Author(s): Gatchev E, Petrov A, Kolev E, Hristova R, Demircheva I, Koytchev R, Richter W, Tegel F, Thyroff-Friesinger U

Affiliation(s): Department of Clinical Pharmacology and Therapeutics, Medical University of Sofia, University Hospital Tsaritsa Joanna-ISUL, Bulgaria.

Publication date & source: 2011, Arzneimittelforschung., 61(5):282-6.

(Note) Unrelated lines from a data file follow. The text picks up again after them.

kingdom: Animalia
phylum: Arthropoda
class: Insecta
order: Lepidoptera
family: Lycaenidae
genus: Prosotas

Publication type: Randomized Controlled Trial; Research Support, Non-U.S. Gov't

OBJECTIVE: The aim of the present study was to assess the pharmacodynamic equivalence (lowering of intraocular pressure) of two preparations of eye drops containing 20 mg dorzolamide (CAS 120279-96-1) and 5 mg timolol (CAS 26839-75-8). METHOD: The study was conducted as a monocentric, observer-blinded, randomized, single-dose, two-period crossover study in 38 healthy volunteers. Each volunteer received on day 1 in each period in a random way a single dose of 1 drop of the test or the reference formulation in the conjunctival sac of the right eye separated by a wash-out period of 7 days. Measurement of intraocular pressure (IOP) of the right eye (by a blinded observer) was performed on day 1 of each study period pre-dose and 2 h post dosing by means of Goldmann applanation tonometry. In order to investigate the pharmacodynamic equivalence of both products, the two-sided 95% confidence interval was calculated for the difference of the primary target parameter (absolute decrease in IOP 2 h post dose), by means of a parametric (ANOVA) statistical method. RESULTS: The results of the statistical evaluation of the primary target parameter "absolute decrease in IOP 2 h post dose" demonstrated a decrease in the IOP of 4.72 mmHg for the eye treated with the test formulation (dorzolamide 20 mg/ml + timolol 5 mg/ml eye drops) and 4.61 mmHg for the treated with the reference formulation. The mean difference was 0.11 mmHg. The 95% confidence interval was between -0.33 and 0.55 mmHg and thus entirely within the pre-defined equivalence range (+/- 1.5 mmHg). The results of the statistical evaluation of the secondary target parameter relative (as % of baseline) decrease in IOP 2 h post dose demonstrated essentially similar effectiveness in lowering the IOP by 27.63% (test formulation) and 27.12% (reference formulation), respectively. Both drug products were well tolerated. CONCLUSION: Both formulations showed comparable results obtained at a time probably equal to the maximum effect concerning the primary target parameter lowering of IOP 2 h post dose. The safety profile of both preparations showed no difference.